### Records excerpted from a collection:

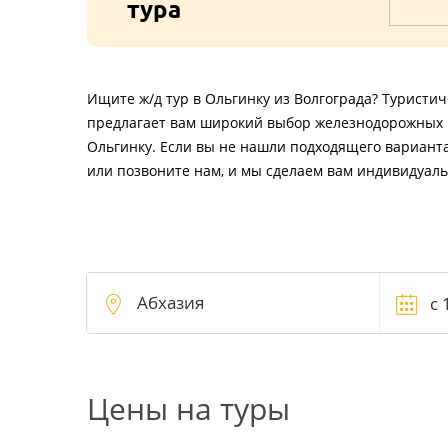
тура
Ищите ж/д тур в Ольгинку из Волгограда? Туристи
предлагает вам широкий выбор железнодорожных и
Ольгинку. Если вы не нашли подходящего варианта
или позвоните нам, и мы сделаем вам индивидуал
Цены на туры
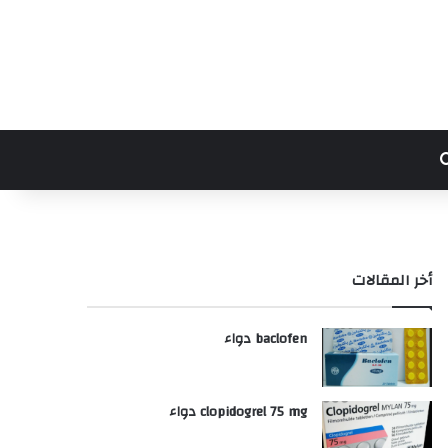
بحث عن
أخر المقالات
baclofen دواء
clopidogrel 75 mg دواء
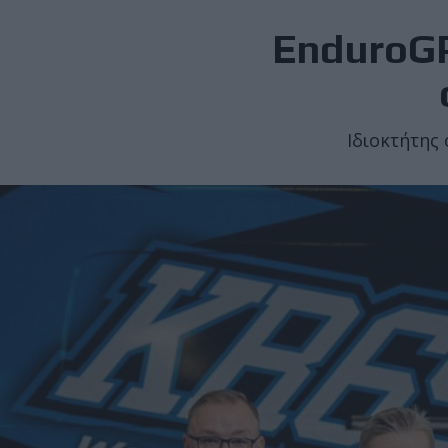
EnduroGP
Ιδιοκτήτης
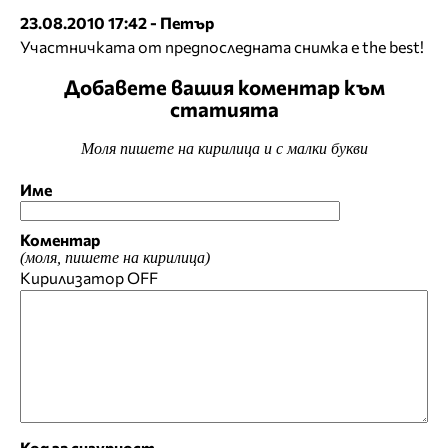
23.08.2010 17:42 - Петър
Участничката от предпоследната снимка е the best!
Добавете вашия коментар към
статията
Моля пишете на кирилица и с малки букви
Име
Коментар
(моля, пишете на кирилица)
Кирилизатор
OFF
Код за сигурност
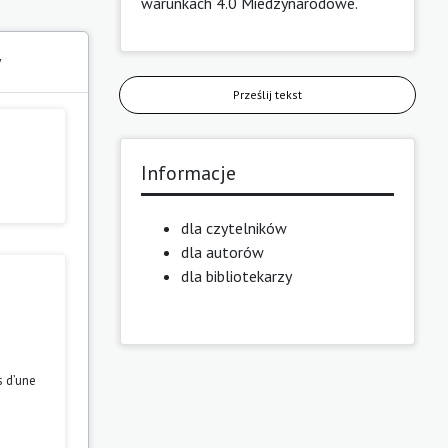
warunkach 4.0 Miedzynarodowe
.
y
Prześlij tekst
Informacje
dla czytelników
dla autorów
dla bibliotekarzy
s d’une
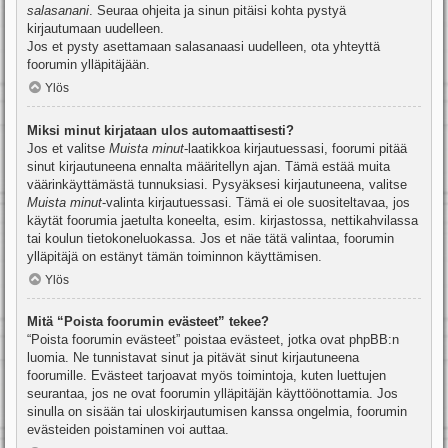
salasanani
. Seuraa ohjeita ja sinun pitäisi kohta pystyä
kirjautumaan uudelleen.
Jos et pysty asettamaan salasanaasi uudelleen, ota yhteyttä
foorumin ylläpitäjään.
Ylös
Miksi minut kirjataan ulos automaattisesti?
Jos et valitse
Muista minut
-laatikkoa kirjautuessasi, foorumi pitää
sinut kirjautuneena ennalta määritellyn ajan. Tämä estää muita
väärinkäyttämästä tunnuksiasi. Pysyäksesi kirjautuneena, valitse
Muista minut
-valinta kirjautuessasi. Tämä ei ole suositeltavaa, jos
käytät foorumia jaetulta koneelta, esim. kirjastossa, nettikahvilassa
tai koulun tietokoneluokassa. Jos et näe tätä valintaa, foorumin
ylläpitäjä on estänyt tämän toiminnon käyttämisen.
Ylös
Mitä “Poista foorumin evästeet” tekee?
“Poista foorumin evästeet” poistaa evästeet, jotka ovat phpBB:n
luomia. Ne tunnistavat sinut ja pitävät sinut kirjautuneena
foorumille. Evästeet tarjoavat myös toimintoja, kuten luettujen
seurantaa, jos ne ovat foorumin ylläpitäjän käyttöönottamia. Jos
sinulla on sisään tai uloskirjautumisen kanssa ongelmia, foorumin
evästeiden poistaminen voi auttaa.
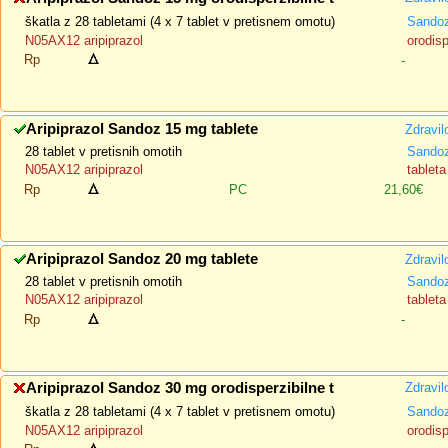
škatla z 28 tabletami (4 x 7 tablet v pretisnem omotu)
Sandoz
N05AX12 aripiprazol
orodisp
Rp
-
Aripiprazol Sandoz 15 mg tablete
Zdravil
28 tablet v pretisnih omotih
Sando
N05AX12 aripiprazol
tableta
Rp
PC
21,60€
Aripiprazol Sandoz 20 mg tablete
Zdravil
28 tablet v pretisnih omotih
Sando
N05AX12 aripiprazol
tableta
Rp
-
Aripiprazol Sandoz 30 mg orodisperzibilne t
Zdravil
škatla z 28 tabletami (4 x 7 tablet v pretisnem omotu)
Sandoz
N05AX12 aripiprazol
orodisp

### Work instruction:
Copy out, exactly and alone, the lines of the entries above between the ones holding "foorumin ylläpitäjään." and "-valinta kirjautuessasi. Tämä", inclusive.

### Response area:
foorumin ylläpitäjään.
Ylös
Miksi minut kirjataan ulos automaattisesti?
Jos et valitse
Muista minut
-laatikkoa kirjautuessasi, foorumi pitää
sinut kirjautuneena ennalta määritellyn ajan. Tämä estää muita
väärinkäyttämästä tunnuksiasi. Pysyäksesi kirjautuneena, valitse
Muista minut
-valinta kirjautuessasi. Tämä ei ole suositeltavaa, jos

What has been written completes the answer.